İTO'dan alınan bilgiye göre, İTO, yeni anayasanın ekonomik boyutu kapsamında, içeriğinin neler olması gerektiğine ilişkin bilim adamları, ekonomistler ve üst düzey bürokratlar tarafından yapılan toplantılardan çıkan sonuçlar, rapor haline getirildi.
 
Rapor ekonomik hükümlerle sınırlı tutulurken, sosyal ve siyasal haklara ilişkin hükümlere değinilmedi.
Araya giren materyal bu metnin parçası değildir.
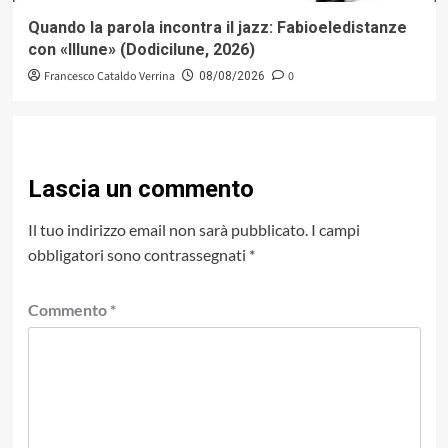
Quando la parola incontra il jazz: Fabioeledistanze
con «Illune» (Dodicilune, 2026)
Francesco Cataldo Verrina
0
08/08/2026
Lascia un commento
Il tuo indirizzo email non sarà pubblicato.
I campi
obbligatori sono contrassegnati
*
Commento
*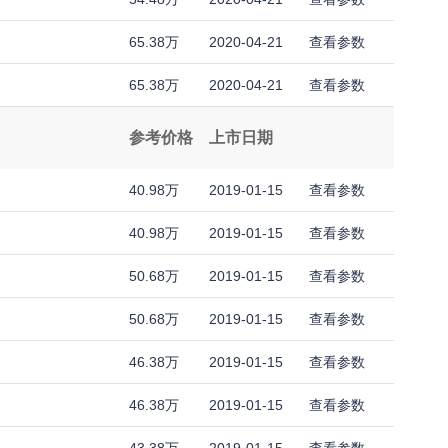
65.38万
2020-04-21
查看参数
65.38万
2020-04-21
查看参数
参考价格
上市日期
40.98万
2019-01-15
查看参数
40.98万
2019-01-15
查看参数
50.68万
2019-01-15
查看参数
50.68万
2019-01-15
查看参数
46.38万
2019-01-15
查看参数
46.38万
2019-01-15
查看参数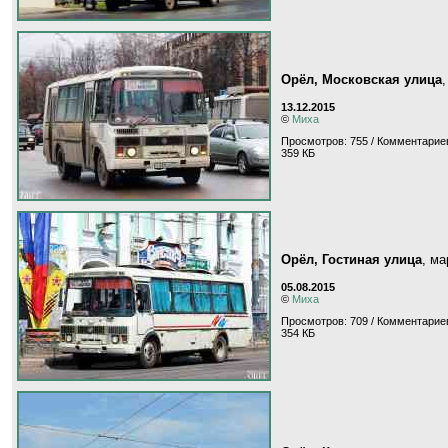
Орёл, Московская улица
13.12.2015
©
Миха
Просмотров: 755 / Комментариев
359 КБ
Орёл, Гостиная улица
, м
05.08.2015
©
Миха
Просмотров: 709 / Комментариев
354 КБ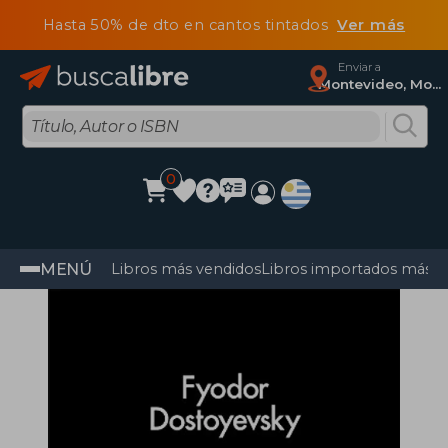
Hasta 50% de dto en cantos tintados
Ver más
Enviar a
Montevideo, Montevideo
0
MENÚ
Libros más vendidos
Libros importados más v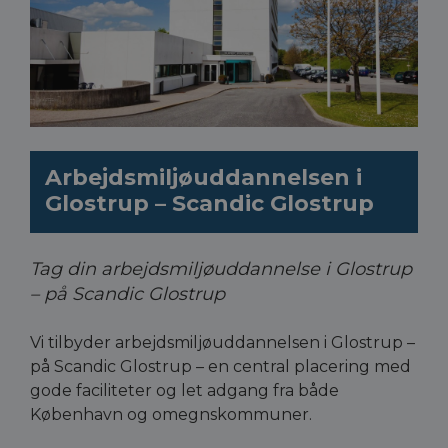
Arbejdsmiljøuddannelsen i
Glostrup – Scandic Glostrup
Tag din arbejdsmiljøuddannelse i Glostrup
– på Scandic Glostrup
Vi tilbyder arbejdsmiljøuddannelsen i Glostrup –
på Scandic Glostrup – en central placering med
gode faciliteter og let adgang fra både
København og omegnskommuner.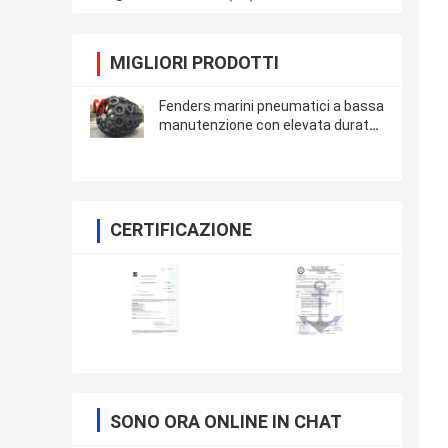
MIGLIORI PRODOTTI
Fenders marini pneumatici a bassa
manutenzione con elevata durata
in nero
CERTIFICAZIONE
SONO ORA ONLINE IN CHAT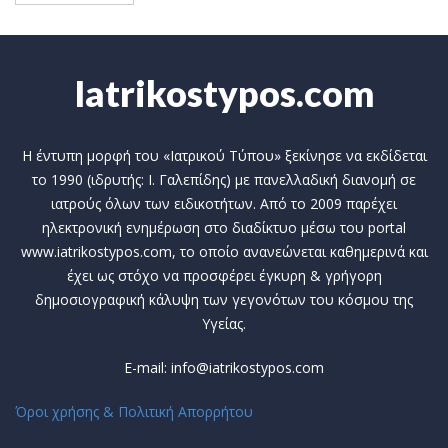
Iatrikostypos.com
Η έντυπη μορφή του «Ιατρικού Τύπου» ξεκίνησε να εκδίδεται
το 1990 (ιδρυτής: Ι. Γαλεπίδης) με πανελλαδική διανομή σε
ιατρούς όλων των ειδικοτήτων. Από το 2009 παρέχει
ηλεκτρονική ενημέρωση στο διαδίκτυο μέσω του portal
www.iatrikostypos.com, το οποίο ανανεώνεται καθημερινά και
έχει ως στόχο να προσφέρει έγκυρη & γρήγορη
δημοσιογραφική κάλυψη των γεγονότων του κόσμου της
Υγείας.
E-mail: info@iatrikostypos.com
Όροι χρήσης & Πολιτική Απορρήτου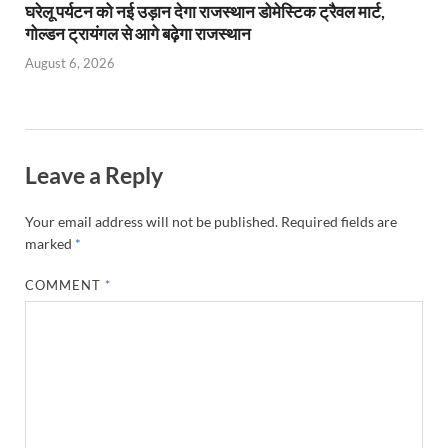
घरेलू पर्यटन को नई उड़ान देगा राजस्थान डोमेस्टिक ट्रैवल मार्ट,
गोल्डन ट्रायंगल से आगे बढ़ेगा राजस्थान
August 6, 2026
Leave a Reply
Your email address will not be published.
Required fields are
marked
*
COMMENT
*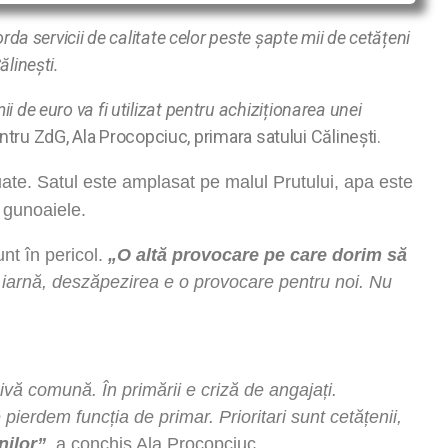
orda servicii de calitate celor peste șapte mii de cetățeni
ălinești.
i de euro va fi utilizat pentru achiziționarea unei
entru ZdG, Ala Procopciuc, primara satului Călinești.
uate. Satul este amplasat pe malul Prutului, apa este
ie gunoaiele.
nt în pericol.
„O altă provocare pe care dorim să
iarnă, deszăpezirea e o provocare pentru noi. Nu
 comună. În primării e criză de angajați.
rdem funcția de primar. Prioritari sunt cetățenii,
nilor”
, a conchis Ala Procopciuc.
Böyle bir çalışma ile yeni anayasa hazırlık çalışmalarına, ekonomik hayata dönük bütüncül ve özgürlükçü bir yaklaşım sunularak katkı sağlanması hedeflendi.
 
İstanbul Ticaret Odası Başkanı Murat Yalçıntaş, yeni anayasa için önerilerin yer aldığı raporu, 19 Kasım'da Dolmabahçe'deki Başbakanlık Çalışma Ofisi'nde Başbakan Recep Tayyip Erdoğan'a takdim etti.
 
Raporda, yeni anayasanın ''ekonomik anayasa'' mantığı ile düzenlenmemesi gerektiği dile getirilirken, ekonomik hükümlerin temel amaçlarının ise ekonomik ve insani gelişmişlik, istikrar, sürdürülebilirlik ve devletin anayasadan kaynaklanan görev ve sorumluluklarının yerine getirilmesi olduğu vurgulandı.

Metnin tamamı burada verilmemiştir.